_Prompt 1_
List every column name in the extract details table of the dataset upstream source extract that begins with "upstream".
_Prompt 2_
In the records, substitute "collected by" for "collectors" in the part that opens with the line containing "family: Gesneriaceae" and closes with the line containing "state / province: Nariño", and give only those lines.

_Source extract_
Dataset upstream source extract
There may be a time when you need to see all the upstream objects for datasets in K.
A current workaround is to follow the below instructions to generate an extract
Extract details
Columns | Description | Example |
---|---|---|
name | Name of the dataset | Customer model |
object_type | Type of the dataset | Dataset |
object_id | ID of the dataset | 753f5c32-5cf3-3af6-a499-364d749344e5 |
source_name | Name of the dataset source | Power BI |
upstream_name | Name of the upstream object | dim_customer |
upstream_object_type | Type of the upstream object | Table |
upstream_object_signature | Fully qualified location fo the upstream object | source.database.schema.table |
upstream_id | ID of the upstream object | 8a05f40a-0e6a-3ab1-93eb-9a6db10e0601 |
upstream_source_name | Name of the upstream source | Snowflake |
Instructions to produce the extract
# CONNECT to the postgres pod and start a psql session
kubectl exec -it postgres-statefulset-0 -- psql -U postgres -d cerebrum
# Run this query
COPY (
SELECT DISTINCT
ds.name AS name,
dsr.name AS object_type,
ds.id AS object_id,
dss.name AS source_name,
r.name AS upstream_name,
rr.name AS upstream_object_type,
r.signature AS upstream_object_signature,
r.id AS upstream_id,
rs.name AS upstream_source_name
FROM node ds
INNER JOIN node_ref dsr ON dsr.id = ds.node_ref_id
INNER JOIN source dss ON dss.id = ds.source_id
INNER JOIN edge ON edge.source_node_id = ds.id AND edge.source_node_ref_id = ds.node_ref_id
INNER JOIN node r ON r.id = edge.target_node_id AND r.node_ref_id = edge.target_node_ref_id
INNER JOIN source rs ON rs.id = r.source_id
INNER JOIN node_ref rr ON rr.id = r.node_ref_id
WHERE ds.node_ref_id IN (15,27)

_Stored data_
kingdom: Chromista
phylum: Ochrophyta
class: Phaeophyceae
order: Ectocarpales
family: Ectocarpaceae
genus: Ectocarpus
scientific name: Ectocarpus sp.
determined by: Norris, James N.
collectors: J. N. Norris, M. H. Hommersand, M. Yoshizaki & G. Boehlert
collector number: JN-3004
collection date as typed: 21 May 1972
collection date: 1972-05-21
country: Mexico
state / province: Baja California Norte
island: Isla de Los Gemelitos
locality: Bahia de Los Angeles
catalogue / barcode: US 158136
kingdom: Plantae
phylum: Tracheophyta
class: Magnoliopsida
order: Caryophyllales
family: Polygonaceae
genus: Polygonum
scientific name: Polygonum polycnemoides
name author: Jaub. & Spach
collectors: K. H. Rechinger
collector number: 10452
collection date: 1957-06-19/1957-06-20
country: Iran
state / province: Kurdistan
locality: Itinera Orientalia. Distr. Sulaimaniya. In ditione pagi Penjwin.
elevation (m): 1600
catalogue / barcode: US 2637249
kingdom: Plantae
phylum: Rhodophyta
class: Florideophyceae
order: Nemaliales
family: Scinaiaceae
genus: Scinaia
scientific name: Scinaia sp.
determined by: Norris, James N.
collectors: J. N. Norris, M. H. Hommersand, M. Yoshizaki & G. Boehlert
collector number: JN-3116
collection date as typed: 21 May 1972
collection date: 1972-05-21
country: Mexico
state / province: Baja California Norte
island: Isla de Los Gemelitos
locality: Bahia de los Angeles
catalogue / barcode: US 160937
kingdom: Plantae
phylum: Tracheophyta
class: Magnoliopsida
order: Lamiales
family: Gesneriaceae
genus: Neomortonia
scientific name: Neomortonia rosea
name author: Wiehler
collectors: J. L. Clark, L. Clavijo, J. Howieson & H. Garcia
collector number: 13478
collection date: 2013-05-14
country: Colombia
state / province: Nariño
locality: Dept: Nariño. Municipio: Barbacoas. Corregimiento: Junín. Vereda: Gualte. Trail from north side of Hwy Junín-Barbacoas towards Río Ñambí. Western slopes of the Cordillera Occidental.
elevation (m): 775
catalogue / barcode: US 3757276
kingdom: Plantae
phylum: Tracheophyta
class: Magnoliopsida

_Task solution 1_
upstream_name
upstream_object_type
upstream_object_signature
upstream_id
upstream_source_name

_Task solution 2_
family: Gesneriaceae
genus: Neomortonia
scientific name: Neomortonia rosea
name author: Wiehler
collected by: J. L. Clark, L. Clavijo, J. Howieson & H. Garcia
collector number: 13478
collection date: 2013-05-14
country: Colombia
state / province: Nariño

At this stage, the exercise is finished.